With more than 13.5 million AI-optimized compute cores and fed by 18,176 3rd Gen AMD EPYC processors, Andromeda features more cores than 1,953 Nvidia A100 GPUs and 1.6 times as many cores as the largest supercomputer in the world, Frontier, which has 8.7 million cores. Unlike any known GPU-based cluster, Andromeda delivers near-perfect scaling via simple data parallelism across GPT-class large language models, including GPT-3, GPT-J, and GPT-NeoX.
Near-perfect scaling means that as additional CS-2s are used, training time is reduced in near-perfect proportion. This includes large language models with very large sequence lengths, a task that is impossible to achieve on GPUs. In fact, GPU's impossible work was demonstrated by one of Andromeda’s first users, who achieved near-perfect scaling on GPT-J at 2.5 billion and 25 billion parameters with long sequence lengths — MSL of 10,240. The users attempted to do the same work on Polaris, a 2,000 Nvidia A100 cluster, and the GPUs were unable to do the work because of GPU memory and memory bandwidth limitations.
Andromeda’s near-perfect scaling across the largest natural language processing models is made possible by the second-generation Cerebras Wafer Scale Engine (WSE-2), the industry’s largest and most powerful processor, and by MemoryX and Swarm X technologies. MemoryX enables even a single CS-2 to support multi-trillion parameter models. SwarmX technology links MemoryX to a cluster of CS-2s. Together these industry-leading technologies enable Cerebras’ large clusters to avoid two of the major challenges plaguing traditional clusters used for modern AI work: the complexity of parallel programming and the performance degradation of distributed computing.
The 16 CS-2s powering Andromeda run in a strictly data parallel mode, enabling simple and easy model distribution, and single-keystroke scaling from 1 to 16 CS-2s. Sending AI jobs to Andromeda can be done quickly and painlessly from a Jupyter notebook, and users can switch from one model to another with a few keystrokes.

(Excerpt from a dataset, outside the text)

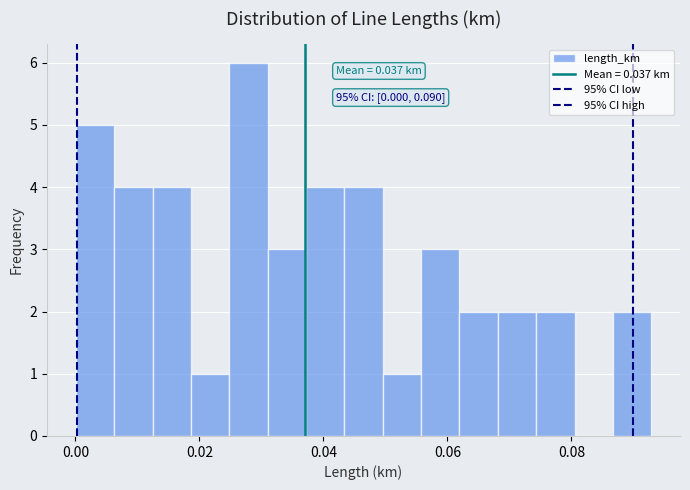

Read against the x-axis, roughly where is the centre of the tallest bar?

0.028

Because the Cerebras WSE-2 processor, at the heart of its CS-2s, has 1,000 times more memory bandwidth than a GPU, Andromeda can harvest structured and unstructured sparsity as well as static and dynamic sparsity. These are things other hardware accelerators, including GPUs, simply can’t do. The result is that Cerebras can train models over 90% sparse to state-of-the-art accuracy.

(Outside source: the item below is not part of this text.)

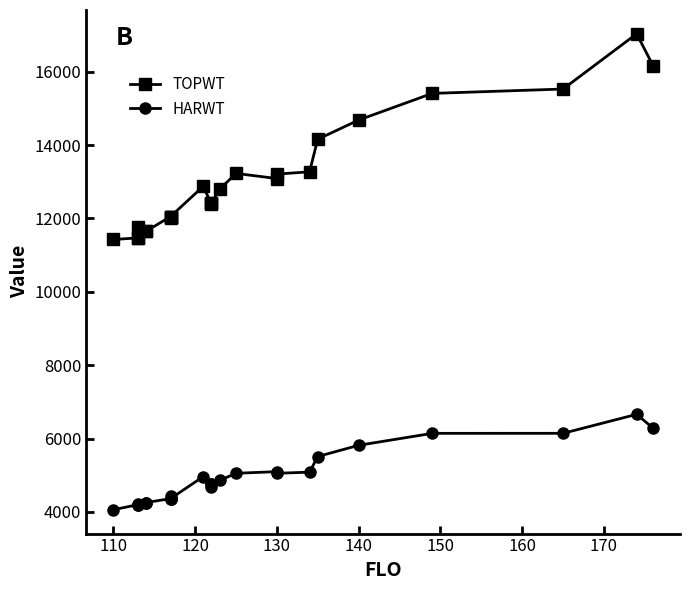

The TOPWT series shows 3873 at 130. True or false?

False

Andromeda can be used simultaneously by multiple users. Users can easily specify how many of Andromeda’s CS-2s they want to use within seconds. This means Andromeda can be used as a 16 CS-2 supercomputer cluster for a single user working on a single job, or 16 individual CS-2 systems for sixteen distinct users with sixteen distinct jobs, or any combination in between.

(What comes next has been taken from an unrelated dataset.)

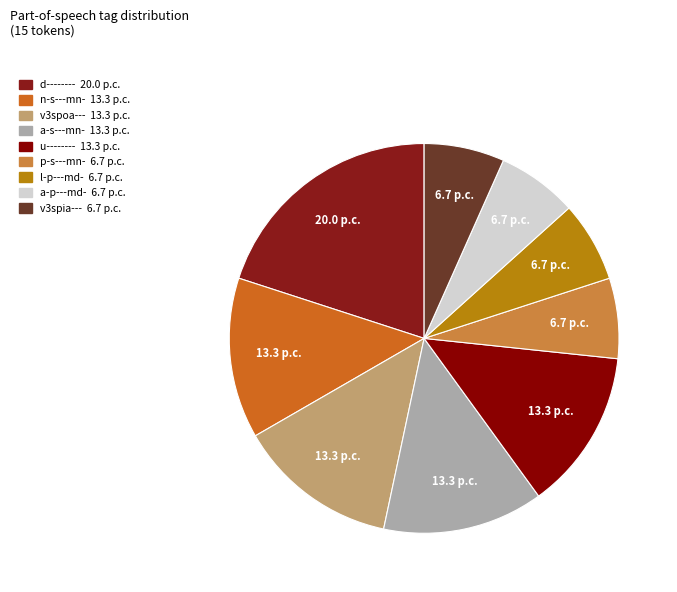

Is the sum of a-p---md- and v3spia--- greater than half?

No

Andromeda is deployed in Santa Clara, California, in 16 racks at Colovore, a leading high-performance data center. The 16 CS-2 systems, with a combined 13.5 million AI-optimized cores are fed by 284 64-core AMD 3rd Gen EPYC processors. The SwarmX fabric, which links the MemoryX parameter storage solution to the 16 CS-2s, provides more than 96.8 terabits of bandwidth. Through gradient accumulation, Andromeda can support all batch sizes.